December 7 2012
Over the course of his World Golf Hall of Fame career, Greg Norman has made adjustments in his swing, even during major championships. But he's never undertaken a complete overhaul of his swing ala Nick Faldo or Tiger Woods.
Changes that significant take time to integrate, Norman said on the eve of the Franklin Templeton Shootout he hosts this weekend. Woods, for example, finally ended a 30-month victory drought with three wins earlier this year, bringing his total to 74, which ranks second all-time on the PGA TOUR.
"That's their choice and decision to do it," Norman said.
“If you're changing coaches, obviously the coach is going to
inject his belief on how the golf club should be swung during the
motion and the player is gonna listen.

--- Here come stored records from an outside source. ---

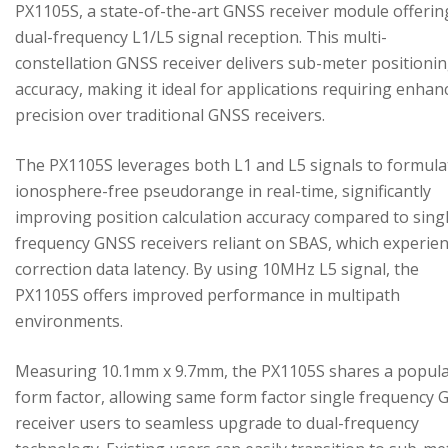
PX1105S, a state-of-the-art GNSS receiver module offerin
dual-frequency L1/L5 signal reception. This multi-
constellation GNSS receiver delivers sub-meter positioni
accuracy, making it ideal for applications requiring enhan
precision over traditional GNSS receivers.
The PX1105S leverages both L1 and L5 signals to formula
ionosphere-free pseudorange in real-time, significantly
improving position calculation accuracy compared to sing
frequency GNSS receivers reliant on SBAS, which experie
correction data latency. By using 10MHz L5 signal, the
PX1105S offers improved performance in multipath
environments.
Measuring 10.1mm x 9.7mm, the PX1105S shares a popul
form factor, allowing same form factor single frequency
receiver users to seamless upgrade to dual-frequency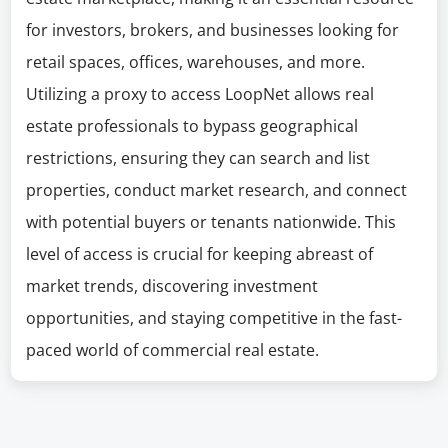
for investors, brokers, and businesses looking for
retail spaces, offices, warehouses, and more.
Utilizing a proxy to access LoopNet allows real
estate professionals to bypass geographical
restrictions, ensuring they can search and list
properties, conduct market research, and connect
with potential buyers or tenants nationwide. This
level of access is crucial for keeping abreast of
market trends, discovering investment
opportunities, and staying competitive in the fast-
paced world of commercial real estate.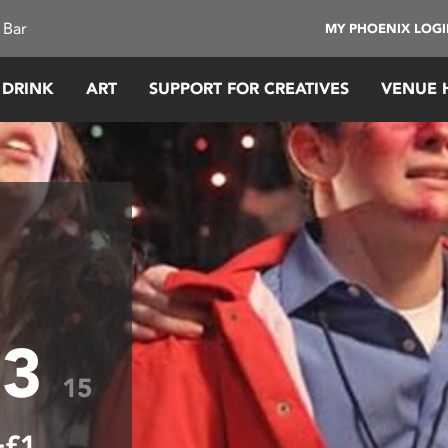
 Bar
MY PHOENIX LOG
 DRINK
ART
SUPPORT FOR CREATIVES
VENUE 
 3
15
+£1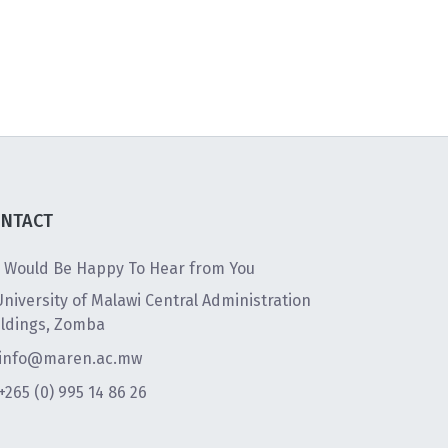
NTACT
 Would Be Happy To Hear from You
University of Malawi Central Administration
ildings, Zomba
info@maren.ac.mw
+265 (0) 995 14 86 26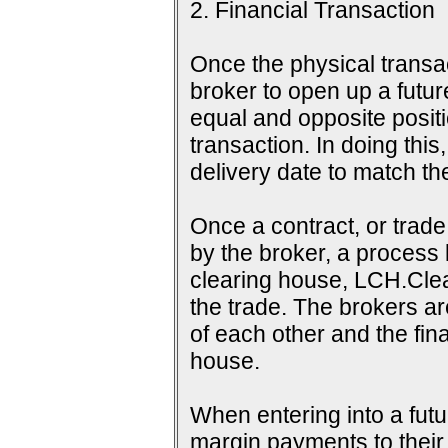
2. Financial Transaction
Once the physical transac
broker to open up a futur
equal and opposite positi
transaction. In doing this
delivery date to match th
Once a contract, or tra
by the broker, a process 
clearing house, LCH.Clea
the trade. The brokers a
of each other and the fina
house.
When entering into a futu
margin payments to their b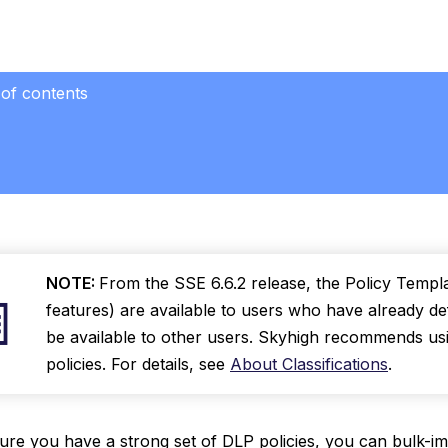
 of contents
NOTE:
From the SSE 6.6.2 release, the Policy Templa
features) are available to users who have already def
be available to other users. Skyhigh recommends usin
policies. For details, see
About Classifications
.
re you have a strong set of DLP policies, you can bulk-im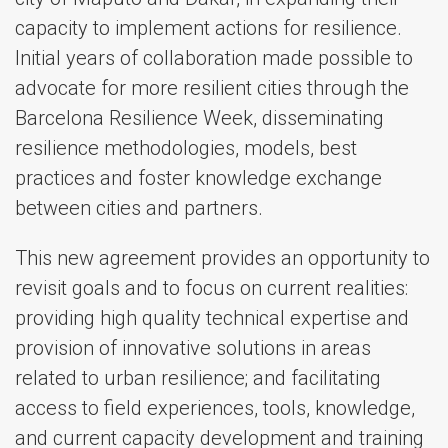
capacity to implement actions for resilience.
Initial years of collaboration made possible to
advocate for more resilient cities through the
Barcelona Resilience Week, disseminating
resilience methodologies, models, best
practices and foster knowledge exchange
between cities and partners.
This new agreement provides an opportunity to
revisit goals and to focus on current realities:
providing high quality technical expertise and
provision of innovative solutions in areas
related to urban resilience; and facilitating
access to field experiences, tools, knowledge,
and current capacity development and training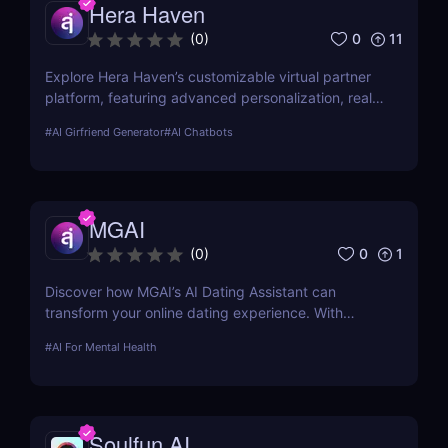
Hera Haven
0
11
(
0
)
Explore Hera Haven’s customizable virtual partner
platform, featuring advanced personalization, real-
time chat.
#
AI Girfriend Generator
#
AI Chatbots
MGAI
0
1
(
0
)
Discover how MGAI’s AI Dating Assistant can
transform your online dating experience. With
personalized messaging and profile optimization,
#
AI For Mental Health
see how AI can help you find better matches faster
Soulfun AI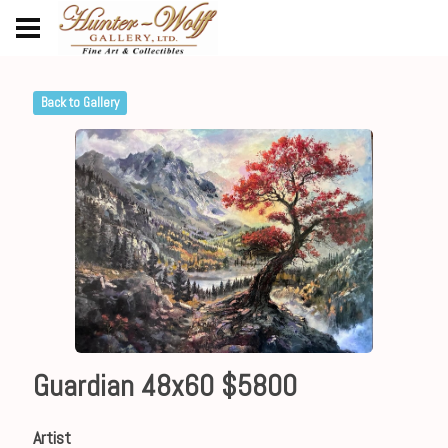
Back to Gallery
Guardian 48x60 $5800
Artist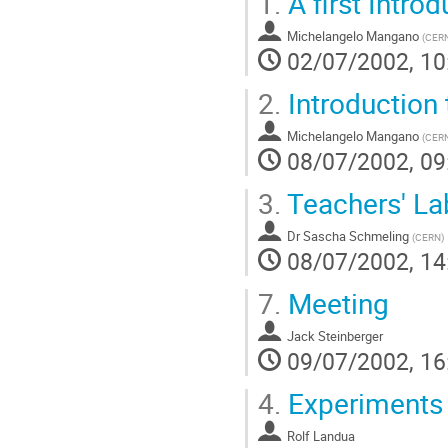
1.
A first Intro
Michelangelo Mangano
(
CER
02/07/2002, 10
2.
Introduction 
Michelangelo Mangano
(
CER
08/07/2002, 09
3.
Teachers' La
Dr
Sascha Schmeling
(
CERN
)
08/07/2002, 14
7.
Meeting
Jack Steinberger
09/07/2002, 16
4.
Experiments w
Rolf Landua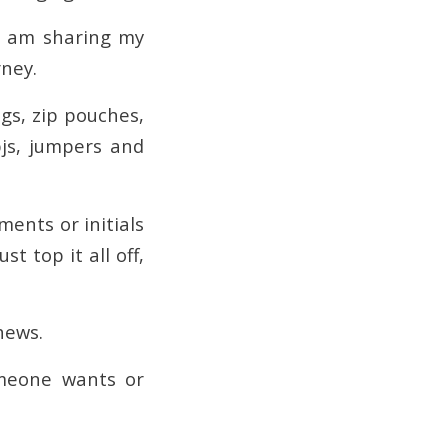
 I am sharing my
rney.
ags, zip pouches,
pjs, jumpers and
ents or initials
t top it all off,
hews.
meone wants or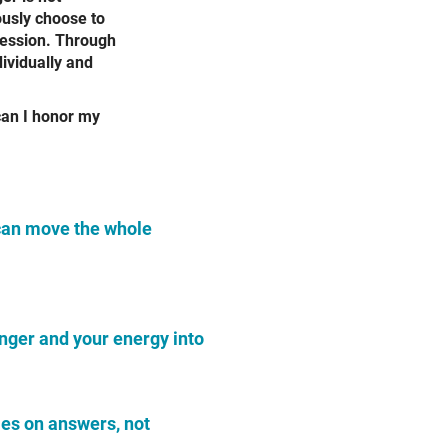
ously choose to
pression. Through
ividually and
can I honor my
can move the whole
anger and your energy
into
ies on answers, not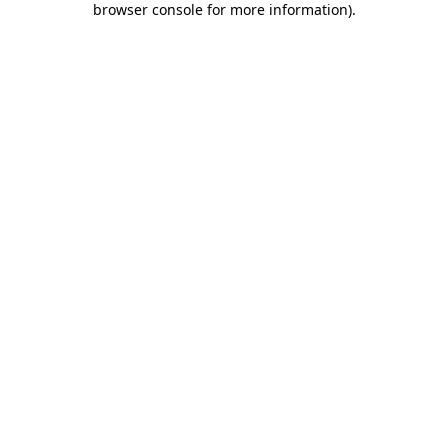
browser console for more information)
.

Obviously he wouldn't change
coaches if he wasn't going to listen to that coach.
"So you expect it, and you have to work together. It takes time, two to three months to really make a change, just one change. So if you're making three or four changes, it may take a year. It's a big effort. You can pretty much write off a year if you're going to make a significant change and build into the future."
Woods has restructured his swing with three different coaches, most recently Sean Foley. Norman, though, thinks Woods's swing, circa 2000, when he was embarking on what came to be called the Tiger Slam was the "purest I've ever seen him swing a golf club technically."
Norman said he isn't sure exactly why Woods decided to make the various changes. "Maybe injury is a significant reason," the former world No. 1 suggested, adding that he and Butch Harmon engineered changes in Norman's swing from time to time to alleviate stress on his back and spine.
"Like I say, I like the way he swung the golf club in 2000 at
any stage of his career," Norman said. "He was technically correct.
To me, he was a better middle iron player and controlled his
distance better then than he was or is today.
"Right now, from what I read -- and that's all I can say, is what I read -- is he's just trying to take one side of the golf course out of play, which is hitting the ball left. I think he's worked pretty hard on doing that."